Background: Hepatitis C virus (HCV) reinfection after successful treatment may reduce the benefits of cure among people who inject drugs. Objective: To evaluate the rate of HCV reinfection for 3 years after successful treatment among people receiving opioid agonist therapy (OAT). Design: A 3-year, long-term, extension study of persons enrolled in the CO-STAR (Hepatitis C Patients on Opioid Substitution Therapy Antiviral Response) study (ClinicalTrials.gov: NCT02105688). Setting: 55 clinical trial sites in 13 countries. Patients: Aged 18 years and older with chronic HCV infection with genotypes 1, 4, or 6 receiving stable OAT. Intervention: No treatments were administered. Measurements: Serum samples were assessed for HCV reinfection. Urine drug screening was performed. Results: Among 296 participants who received treatment, 286 were evaluable for reinfection and 199 were enrolled in the long-term extension study. The rate of HCV reinfection was 1.7 [95% CI, 0.8 to 3.0] per 100 person-years; 604 person-years of follow-up). A higher rate of reinfection was seen among people with recent injecting drug use (1.9 [95% CI, 0.5 to 4.8] per 100 person-years; 212 person-years).
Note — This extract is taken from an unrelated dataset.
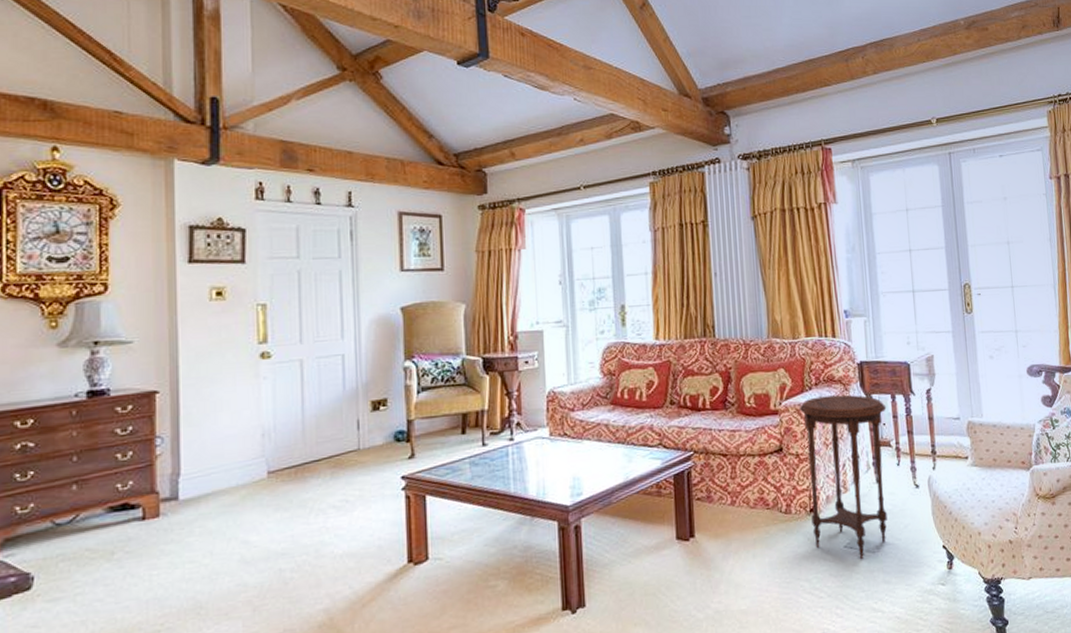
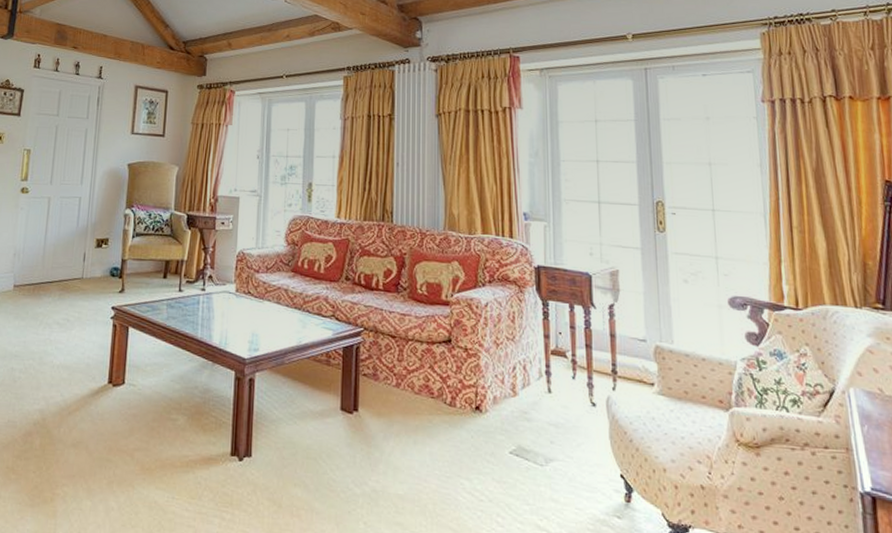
side table: present [800,394,887,560] -> none [472,294,564,471]

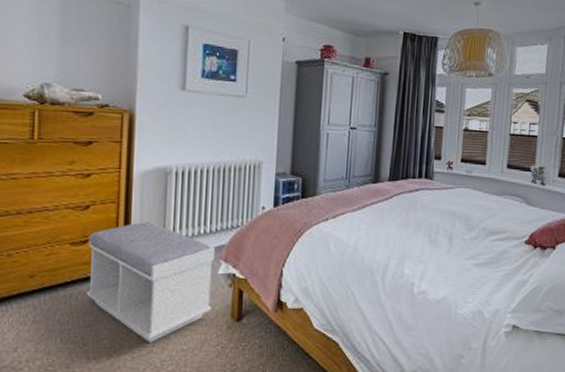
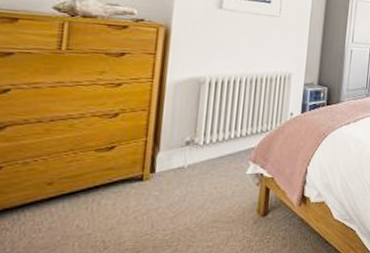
bench: present [87,222,216,343] -> none [110,128,245,242]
Ongoing drug use and injecting drug use were reported by 59% and 21% of participants, respectively, at the 6-month follow-up visit and remained stable during 3 years of follow-up. Limitations: Participants were required to be 80% adherent to OAT at baseline and may represent a population with higher stability and lower risk for HCV reinfection. Rate of reinfection may be underestimated because all participants did not continue in the long-term extension study; whether participants who discontinued were at higher risk for reinfection is unknown. Conclusion: Reinfection with HCV was low but was highest in the first 24 weeks after treatment completion and among people with ongoing injecting drug use and needle–syringe sharing. Primary Funding Source: Merck Sharp & Dohme Corp., a subsidiary of Merck & Co., Inc.